New Hampshire bill addressing ‘hot fuel’ dies

| 4/3/2008

A bill in the New Hampshire Senate that has died sought to pursue a change to state law to help ensure that consumers get what they pay for at the fuel pump.

The Senate Energy, Environment and Economic Development Committee rejected a measure that addressed the problem of “hot fuel,” which has gained notoriety throughout the nation in recent months. Sponsored by Sen. Peter Burling, D-Cornish, the bill – SB382 – was ruled “inexpedient to legislate,” effectively killing it for the year.

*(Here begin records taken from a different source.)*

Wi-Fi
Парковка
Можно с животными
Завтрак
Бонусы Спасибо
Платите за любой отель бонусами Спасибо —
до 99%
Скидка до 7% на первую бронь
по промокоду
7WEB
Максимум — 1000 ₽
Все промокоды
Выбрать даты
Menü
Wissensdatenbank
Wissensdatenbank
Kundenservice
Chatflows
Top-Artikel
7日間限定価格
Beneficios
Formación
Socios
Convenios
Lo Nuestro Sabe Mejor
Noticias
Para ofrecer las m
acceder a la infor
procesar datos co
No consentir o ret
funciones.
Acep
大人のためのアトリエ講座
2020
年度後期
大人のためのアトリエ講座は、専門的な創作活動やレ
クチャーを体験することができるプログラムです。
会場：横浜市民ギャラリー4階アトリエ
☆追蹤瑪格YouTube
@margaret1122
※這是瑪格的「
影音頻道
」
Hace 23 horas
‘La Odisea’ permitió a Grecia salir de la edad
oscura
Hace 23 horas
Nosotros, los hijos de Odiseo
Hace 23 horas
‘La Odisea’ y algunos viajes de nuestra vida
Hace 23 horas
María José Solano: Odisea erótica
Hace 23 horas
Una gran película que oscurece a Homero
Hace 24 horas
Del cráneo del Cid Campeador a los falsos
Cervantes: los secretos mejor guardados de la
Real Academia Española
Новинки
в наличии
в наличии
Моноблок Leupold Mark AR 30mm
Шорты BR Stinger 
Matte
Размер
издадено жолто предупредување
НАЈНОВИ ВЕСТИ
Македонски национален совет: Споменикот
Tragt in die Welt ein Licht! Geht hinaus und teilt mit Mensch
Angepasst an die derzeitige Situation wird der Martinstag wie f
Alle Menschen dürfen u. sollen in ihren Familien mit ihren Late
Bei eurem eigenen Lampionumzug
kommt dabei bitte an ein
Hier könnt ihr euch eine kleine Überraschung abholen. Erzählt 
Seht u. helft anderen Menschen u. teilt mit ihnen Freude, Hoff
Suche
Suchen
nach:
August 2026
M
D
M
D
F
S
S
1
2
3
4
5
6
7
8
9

Federal government standards define a gallon of fuel at 231 cubic inches at 60 degrees. The 60-degree mark is a century-old standard for the petroleum industry. When fuel is above the temperature threshold, the price becomes an issue for consumers because the amount of energy it produces drops, meaning fewer miles to the gallon.

The bill sought to require a gallon of diesel or gasoline to have its volume adjusted for changes in temperature. The state’s Department of Environmental Services would have defined the size of a temperature-adjusted gallon of fuel.

Burling’s bill called for the department to take into account the historical average temperature in the state and the amount by which a gallon of fuel at 60 degrees expands or contracts when heated or cooled to the historical average temperature. The amount of expansion or contraction should be used to determine the size of a temperature-adjusted gallon.

By Jan. 2011, the department would have been required to inspect each retail diesel and gasoline pump in the state to ensure compliance with the rules.

The issue of hot fuel is drawing attention nationwide. A congressional subcommittee met last year to point a critical finger at fuel retailers and oil companies for profiting from retail gas and diesel sold at temperatures topping 60 degrees.

Supporters of protections for consumers, including the Owner-Operator Independent Drivers Association, contend that automatic temperature-compensation equipment should be installed on all U.S. fuel pumps. They say that would be the best way to ensure that consumers truly get their money’s worth at the pump.

Advocates for the equipment point out that such technology exists in Canada – where average fuel temperatures are generally below 60 degrees. In Canada, retailers and oil companies installed the equipment voluntarily after determining that cool fuel was eating into their profits.

The New Hampshire bill can be brought back before lawmakers during the 2009 regular session.